# DSCI 511: Data acquisition and pre-processing<br>Chapter 5: Harvesting Content from the World Wide Web
## Exercises
Note: numberings refer to the main notes.

#### 5.2.1.0 Example: Parsing a BeautifulSoup document
Access the content from `'http://catalog.drexel.edu/'`, and find the title.
#### Discussion: System check
That's all this exercise really is. In order to get this going, you'll need to instal the `bs4` module and sort out which parser you've got. The notes use `'html.parser'`, but in past versions `'lxml'` has worked out of the box, too.

In [2]:
from bs4 import BeautifulSoup
import urllib # We'll still need this to download webpages

URL = 'http://catalog.drexel.edu/'

# This just downloads the html text with full markdown
html_text = urllib.request.urlopen(URL).read()

# We want a markdown-interpreted (structured) version of the html using BeautifulSoup:
soup = BeautifulSoup(html_text, 'html.parser')
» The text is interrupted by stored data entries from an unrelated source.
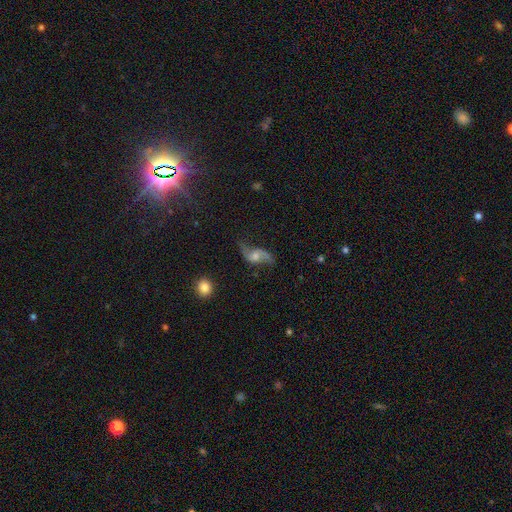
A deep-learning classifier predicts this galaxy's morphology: This is clearly a featured or disk galaxy (82%). It is clearly not viewed edge-on (95%). Bar: possibly no (55%). Spiral arm pattern: clearly yes (94%). Spiral arm count: clearly 2 (93%). Spiral winding: clearly loose (87%). Central bulge: possibly moderate (48%). Merging: likely none (69%).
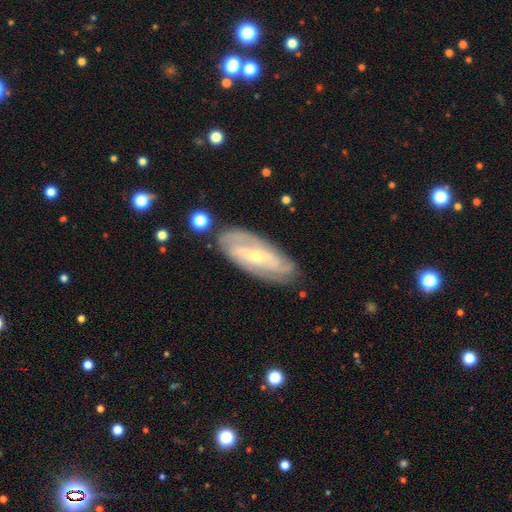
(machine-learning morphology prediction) Smooth or featured?
  - featured or disk: 82% *
  - smooth: 12%
  - star or artifact: 6%
Edge-on disk?
  - no: 90% *
  - yes: 10%
Bar?
  - strong: 39% *
  - weak: 37%
  - no: 24%
Spiral arms?
  - yes: 93% *
  - no: 7%
Spiral winding?
  - tight: 56% *
  - medium: 33%
  - loose: 11%
Spiral arm count?
  - 2: 43% *
  - can't tell: 27%
  - 3: 16%
  - 4: 7%
  - 1: 3%
  - more than 4: 3%
Bulge size?
  - small: 63% *
  - moderate: 33%
  - large: 2%
  - none: 2%
  - dominant: 1%
Merging?
  - none: 80% *
  - minor disturbance: 14%
  - major disturbance: 4%
  - merger: 2%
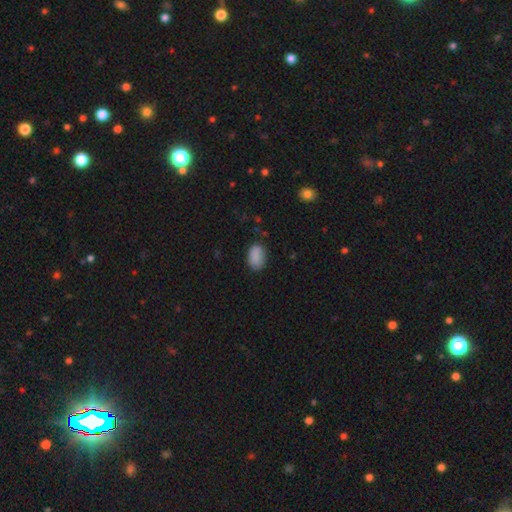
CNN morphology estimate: A smooth galaxy with no disk features (87%) that is in between round and cigar-shaped (86%). Merging: none (78%).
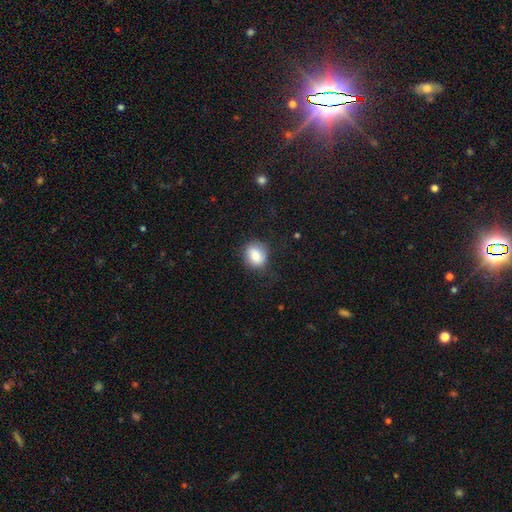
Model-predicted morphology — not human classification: smooth_or_featured: smooth (p=0.79) [alt: featured or disk p=0.13]
how_rounded: round (p=0.60) [alt: in between p=0.39]
merging: none (p=0.75) [alt: minor disturbance p=0.18]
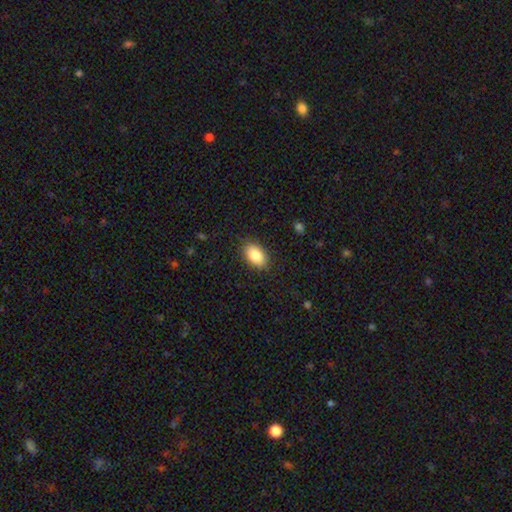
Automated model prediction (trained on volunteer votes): Smooth or featured: smooth — 86% (star or artifact — 7%)
How rounded: in between — 90% (round — 9%)
Merging: none — 87% (minor disturbance — 10%)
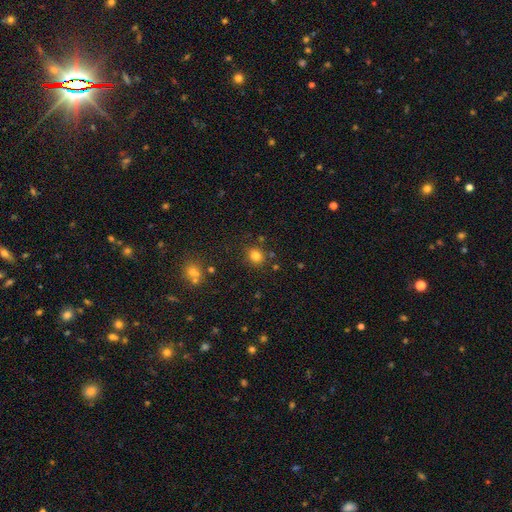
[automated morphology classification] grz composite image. It shows a smooth galaxy with no disk features (80%) that is round (83%). Merging: none (82%).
title = soup.find('title')
print(title)

<title>Drexel University &lt; 2018-2019 Catalog | Drexel University</title>


#### 5.2.1.3 Understanding the body
Find and print the body content of the University Catalog (`'http://catalog.drexel.edu/'`) and review the structure of the html. What might get us into the actual catalog data? Can you find the code for the Undergraduate and Graduate 'buttons'?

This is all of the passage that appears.